Témoignage de Marvin Ortiz, journaliste à Radio Globo
Lundi [28 septembre], vers 5 heures du matin, nous avons débuté nos émissions comme d’habitude, en commençant par les nouvelles de Radio Globo qui sont présentées de 5h à 8h par le directeur de notre radio et deux autres journalistes. Vers 5h20, ils ont entendu quelqu’un donner des coups sur la porte et des personnes crier « sortez d’ici ! ». C’était des soldats et des policiers qui venaient confisquer l’équipement radiophonique.
Mes collègues ont entendu que l’on tirait des coups de feu sur le verrou de la porte, comme pour le faire sauter et pénétrer à l’intérieur du bâtiment. C’est à ce moment-là que les journalistes ont sauté du troisième étage du bâtiment de la radio. Ils sont blessés et couverts d’ecchymoses. Par chance, un passant les a vus, leur a donné les premiers secours et les a emmenés en lieu sûr.
Lorsque les soldats et les policiers sont entrés dans la station de radio, sans préavis, ils ont pris tout l’équipement, tout ce dont vous avez besoin pour faire tourner une radio : les ordinateurs, les micros, la console, le standard téléphonique, les amplis et même les antennes. Après avoir complètement détruit la table de rédaction, ils ont tout emporté dans une voiture de patrouille de la police.

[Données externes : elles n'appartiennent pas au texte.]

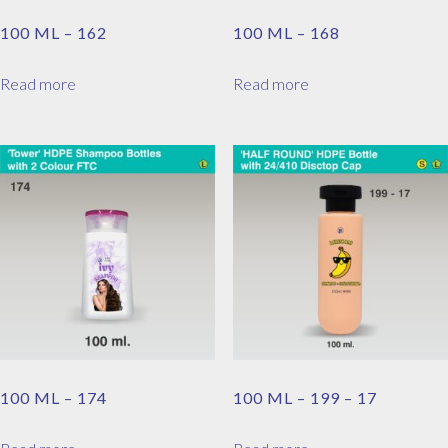
100 ML – 162
100 ML – 168
Read more
Read more
100 ML – 174
100 ML – 199 – 17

Après cela, ils ont occupé le bâtiment. Nous partageons les lieux avec le service public de recensement des particuliers et, lorsque le personnel de cet organisme est arrivé dans les bureaux, la police a voulu les empêcher d’entrer. Les employés ont simplement pu passer à la pointeuse et ont dû rentrer chez eux.

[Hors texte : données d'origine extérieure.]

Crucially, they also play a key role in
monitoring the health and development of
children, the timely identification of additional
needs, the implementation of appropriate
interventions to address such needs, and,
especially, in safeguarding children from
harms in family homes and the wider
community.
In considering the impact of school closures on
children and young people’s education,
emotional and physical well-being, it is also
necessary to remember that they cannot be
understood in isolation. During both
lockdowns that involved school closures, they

Je suis arrivé à la station de radio vers 7 h. J’étais avec une collègue. Les policiers et les soldats nous ont tout de suite harcelés. Ils nous ont menacés et agressés. Ils nous ont pris en photo et nous ont insultés.
Ils ont confisqué le matériel de plusieurs journalistes qui faisaient un reportage sur la fermeture de la station de radio et ont arrêté plusieurs d’entre eux.
Tout le monde a quitté le bâtiment vers 9 h.
Tout ceci est arrivé à cause d’un décret pris par le gouvernement de facto de Roberto Micheletti, qui suspend les garanties constitutionnelles et restreint la liberté d’expression. Le décret mentionne spécifiquement Radio Globo et Canal 36 [chaîne de télévision], qui a également été fermée.
Depuis le coup d’état, Radio Globo n’a pas renoncé à informer le public sur ce qui se passe dans notre pays. Nous avons condamné le coup d’état. Nous donnons la possibilité aux gens de s’exprimer librement et de faire connaître leurs griefs.
Nous sommes une cinquantaine de personnes environ à travailler dans cette station radiophonique : reporters, présentateurs, techniciens et personnel administratif. Nous sommes soumis à de très fortes pressions et un climat de peur extrême. Nous ne nous sentons jamais en sécurité.
De nombreuses personnes se sont rassemblées devant la station de radio pour protester contre la décision du gouvernement [de facto] de la fermer.
Pour l’instant, Radio Globo n’émet que par le biais d’Internet sur www.radiohonduras.com. Hier [lundi 28 septembre], nous avions environ 400 000 auditeurs. Les gens attendent de savoir ce qui va arriver à la station de radio.
À la suite de l’intervention de plusieurs organisations de défense des droits humains, l’armée et la police ont décidé de mettre fin à l’occupation de la station de radio. Un groupe d’avocats est en train d’étudier la question pour que la radio puisse émettre de nouveau sans aucune restriction.
Aujourd’hui [mardi 29 septembre], nous ne sommes que deux, tous les deux présentateurs. Nous émettons via Internet parce que l’interdiction, le décret, ne nous permet pas d’émettre sur une fréquence radiophonique.
Les journalistes continuent de faire l’objet de menaces, de répression et d’arrestations, mais nous les reporters continuons de travailler. Nous devons aller là où les événements se passent mais cela fait peur parce que nous savons que nous pouvons faire l’objet d’une répression, surtout parce qu’ils savent bien qui nous sommes. Ils savent que nous faisons partie de l’équipe de Radio Globo.
Nous avons un engagement vis à vis de la population, de la profession et de notre famille.
Nous allons malgré tout continuer à faire notre travail : informer.